此任务需要大量阅读和理解学术和科学文章,到目前为止,我们已经建立了约100个查询。

Expected questions from the user with best relevant answers.

用户期望的问题以及最佳的相关答案。

Image for post

Step4: Integrate Watson Assistant with Watson Discovery:

步骤4:将Watson Assistant与Watson Discovery集成在一起:

Watson Assistant is a conversation AI platform that helps you provide customers fast, straightforward, and accurate answers to their questions, across any application, device, or channel.

Watson Assistant是一个对话式AI平台,可帮助您在任何应用程序,设备或渠道上为客户提供快速,直接,准确的问题解答。

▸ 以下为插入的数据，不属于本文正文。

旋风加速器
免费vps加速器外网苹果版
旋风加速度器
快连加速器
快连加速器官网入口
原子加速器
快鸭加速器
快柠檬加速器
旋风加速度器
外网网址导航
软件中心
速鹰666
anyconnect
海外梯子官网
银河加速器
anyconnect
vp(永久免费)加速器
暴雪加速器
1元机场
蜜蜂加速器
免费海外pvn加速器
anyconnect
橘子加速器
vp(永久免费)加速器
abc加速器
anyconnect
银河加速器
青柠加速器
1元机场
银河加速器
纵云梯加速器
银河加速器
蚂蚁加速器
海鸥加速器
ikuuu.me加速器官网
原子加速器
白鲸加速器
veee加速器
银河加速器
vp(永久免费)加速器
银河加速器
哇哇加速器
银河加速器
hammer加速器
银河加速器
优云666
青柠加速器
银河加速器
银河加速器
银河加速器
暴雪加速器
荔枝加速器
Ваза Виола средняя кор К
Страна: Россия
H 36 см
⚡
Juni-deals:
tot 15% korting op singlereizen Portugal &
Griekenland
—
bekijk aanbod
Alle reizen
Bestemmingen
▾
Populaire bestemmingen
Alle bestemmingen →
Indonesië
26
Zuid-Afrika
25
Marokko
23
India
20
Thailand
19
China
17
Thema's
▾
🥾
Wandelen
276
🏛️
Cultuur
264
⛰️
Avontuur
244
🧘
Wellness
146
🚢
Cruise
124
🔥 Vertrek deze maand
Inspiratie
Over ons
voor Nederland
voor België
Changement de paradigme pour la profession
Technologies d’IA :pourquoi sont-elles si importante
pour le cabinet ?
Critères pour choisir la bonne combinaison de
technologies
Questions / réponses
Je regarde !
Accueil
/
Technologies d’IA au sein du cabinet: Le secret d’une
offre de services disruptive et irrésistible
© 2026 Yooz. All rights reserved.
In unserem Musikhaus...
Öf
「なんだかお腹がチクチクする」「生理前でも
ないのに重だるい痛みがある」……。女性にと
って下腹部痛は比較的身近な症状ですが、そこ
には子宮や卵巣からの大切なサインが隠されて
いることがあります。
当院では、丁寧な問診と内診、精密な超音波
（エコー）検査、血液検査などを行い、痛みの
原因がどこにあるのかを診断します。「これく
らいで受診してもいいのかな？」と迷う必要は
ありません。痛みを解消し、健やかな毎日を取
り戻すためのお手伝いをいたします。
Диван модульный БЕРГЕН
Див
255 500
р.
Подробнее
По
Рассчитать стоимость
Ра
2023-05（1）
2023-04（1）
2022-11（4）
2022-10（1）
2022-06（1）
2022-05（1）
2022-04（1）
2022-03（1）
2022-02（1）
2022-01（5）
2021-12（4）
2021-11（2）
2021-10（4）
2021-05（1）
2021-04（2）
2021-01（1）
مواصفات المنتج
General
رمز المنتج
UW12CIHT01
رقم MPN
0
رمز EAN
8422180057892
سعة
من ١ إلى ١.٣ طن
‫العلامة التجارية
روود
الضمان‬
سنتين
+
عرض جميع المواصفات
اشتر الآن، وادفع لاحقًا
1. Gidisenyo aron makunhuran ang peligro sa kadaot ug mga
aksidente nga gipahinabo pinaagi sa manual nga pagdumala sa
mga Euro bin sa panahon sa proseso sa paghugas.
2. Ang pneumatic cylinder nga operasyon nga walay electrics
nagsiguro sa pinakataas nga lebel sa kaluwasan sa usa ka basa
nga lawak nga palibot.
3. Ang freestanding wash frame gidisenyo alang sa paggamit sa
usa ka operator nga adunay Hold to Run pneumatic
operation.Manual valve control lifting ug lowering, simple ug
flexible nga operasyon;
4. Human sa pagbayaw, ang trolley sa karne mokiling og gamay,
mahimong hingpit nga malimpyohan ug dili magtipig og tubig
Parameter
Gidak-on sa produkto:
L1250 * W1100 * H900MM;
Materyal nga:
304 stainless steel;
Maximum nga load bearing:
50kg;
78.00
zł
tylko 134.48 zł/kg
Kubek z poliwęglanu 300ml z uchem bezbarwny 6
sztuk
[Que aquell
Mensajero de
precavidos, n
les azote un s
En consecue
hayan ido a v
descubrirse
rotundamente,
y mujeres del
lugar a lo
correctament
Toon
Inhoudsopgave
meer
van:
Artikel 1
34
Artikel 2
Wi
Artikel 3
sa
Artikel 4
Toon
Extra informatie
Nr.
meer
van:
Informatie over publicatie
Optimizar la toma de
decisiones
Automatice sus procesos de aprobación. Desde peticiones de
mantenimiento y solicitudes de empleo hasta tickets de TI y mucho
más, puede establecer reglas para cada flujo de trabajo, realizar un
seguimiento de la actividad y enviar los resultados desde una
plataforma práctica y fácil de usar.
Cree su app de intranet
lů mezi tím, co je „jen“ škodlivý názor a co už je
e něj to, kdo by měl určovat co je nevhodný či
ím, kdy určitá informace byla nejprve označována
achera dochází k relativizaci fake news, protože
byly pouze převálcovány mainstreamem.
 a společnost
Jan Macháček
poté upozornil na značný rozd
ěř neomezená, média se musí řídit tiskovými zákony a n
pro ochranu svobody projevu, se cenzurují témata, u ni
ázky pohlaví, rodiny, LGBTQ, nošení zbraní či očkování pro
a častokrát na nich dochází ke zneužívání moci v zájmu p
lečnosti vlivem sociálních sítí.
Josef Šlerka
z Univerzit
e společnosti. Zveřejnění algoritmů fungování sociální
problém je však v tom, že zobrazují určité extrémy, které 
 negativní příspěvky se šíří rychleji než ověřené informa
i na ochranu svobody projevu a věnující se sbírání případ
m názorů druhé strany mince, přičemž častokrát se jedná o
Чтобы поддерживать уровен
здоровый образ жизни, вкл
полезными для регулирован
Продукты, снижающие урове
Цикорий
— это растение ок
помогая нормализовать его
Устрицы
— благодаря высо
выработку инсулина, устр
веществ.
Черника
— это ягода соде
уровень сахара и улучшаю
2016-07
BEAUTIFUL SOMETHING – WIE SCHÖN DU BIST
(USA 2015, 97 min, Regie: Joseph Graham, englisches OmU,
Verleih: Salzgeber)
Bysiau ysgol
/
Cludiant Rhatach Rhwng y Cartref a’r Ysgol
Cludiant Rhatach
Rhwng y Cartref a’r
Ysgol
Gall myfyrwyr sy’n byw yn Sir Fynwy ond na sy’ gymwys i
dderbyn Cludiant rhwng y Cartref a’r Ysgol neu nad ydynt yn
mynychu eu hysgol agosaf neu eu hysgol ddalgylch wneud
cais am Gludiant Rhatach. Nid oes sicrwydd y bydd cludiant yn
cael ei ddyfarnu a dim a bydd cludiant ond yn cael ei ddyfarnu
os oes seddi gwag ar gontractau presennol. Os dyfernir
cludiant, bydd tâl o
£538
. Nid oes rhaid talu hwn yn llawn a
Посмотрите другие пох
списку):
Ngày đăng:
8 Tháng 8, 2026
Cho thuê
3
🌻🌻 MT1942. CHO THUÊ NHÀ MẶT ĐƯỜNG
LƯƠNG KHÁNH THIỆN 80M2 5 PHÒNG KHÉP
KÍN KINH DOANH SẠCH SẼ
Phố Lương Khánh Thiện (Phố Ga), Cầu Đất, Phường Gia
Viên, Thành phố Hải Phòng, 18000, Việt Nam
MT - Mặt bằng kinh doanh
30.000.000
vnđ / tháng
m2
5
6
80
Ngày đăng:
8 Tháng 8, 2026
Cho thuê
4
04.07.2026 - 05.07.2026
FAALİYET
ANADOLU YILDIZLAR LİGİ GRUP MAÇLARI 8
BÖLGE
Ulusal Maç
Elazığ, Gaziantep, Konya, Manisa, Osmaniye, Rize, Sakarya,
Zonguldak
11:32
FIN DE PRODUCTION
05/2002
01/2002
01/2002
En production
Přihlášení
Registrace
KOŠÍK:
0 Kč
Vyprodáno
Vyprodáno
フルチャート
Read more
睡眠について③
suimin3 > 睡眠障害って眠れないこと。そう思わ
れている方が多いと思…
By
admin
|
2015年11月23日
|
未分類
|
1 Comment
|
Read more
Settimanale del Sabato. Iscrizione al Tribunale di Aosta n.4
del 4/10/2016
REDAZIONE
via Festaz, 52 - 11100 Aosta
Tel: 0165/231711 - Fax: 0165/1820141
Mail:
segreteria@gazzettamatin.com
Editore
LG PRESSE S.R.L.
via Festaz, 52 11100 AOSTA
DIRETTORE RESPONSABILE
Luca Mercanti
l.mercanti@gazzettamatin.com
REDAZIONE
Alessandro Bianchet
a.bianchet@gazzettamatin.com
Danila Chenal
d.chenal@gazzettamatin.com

Calling Watson Assistant from Java Script for the server connection:

从Java Script调用Watson Assistant进行服务器连接:

const AssistantV1 = require('ibm-watson/assistant/v1');
const { getAuthenticatorFromEnvironment } = require('ibm-watson/auth');// need to manually set url and disableSslVerification to get around
// current Cloud Pak for Data SDK issue IF user uses
// `CONVERSATION_` prefix in run-time environment.
let auth;
let url;
let disableSSL = false;try {
// ASSISTANT should be used
auth = getAuthenticatorFromEnvironment('ASSISTANT');
url = process.env.ASSISTANT_URL;
if (process.env.ASSISTANT_DISABLE_SSL == 'true') {
disableSSL = true;
}
} catch (e) {
// but handle if alternate CONVERSATION is used
auth = getAuthenticatorFromEnvironment('CONVERSATION');
url = process.env.CONVERSATION_URL;
if (process.env.CONVERSATION_DISABLE_SSL == 'true') {
disableSSL = true;
}
}
console.log('Assistant auth:',JSON.stringify(auth, null, 2));const assistant = new AssistantV1({
version: '2020-03-01',
authenticator: auth,
url: url,
disableSslVerification: disableSSL
});// SDK uses workspaceID, but Assistant tooling refers to the this value as the SKILL ID.
assistant.workspaceId = process.env.ASSISTANT_SKILL_ID;module.exports = assistant;

Step 5: Test the app

步骤5 :测试应用

The methodology is defined as: - The user interacts with Watson Assistant.- Watson Assistant Invokes Watson Discovery.- Watson Discovery finds the optimal results regarding the queries and responds to the Assistant.- Watson Assistant displays the results to the User.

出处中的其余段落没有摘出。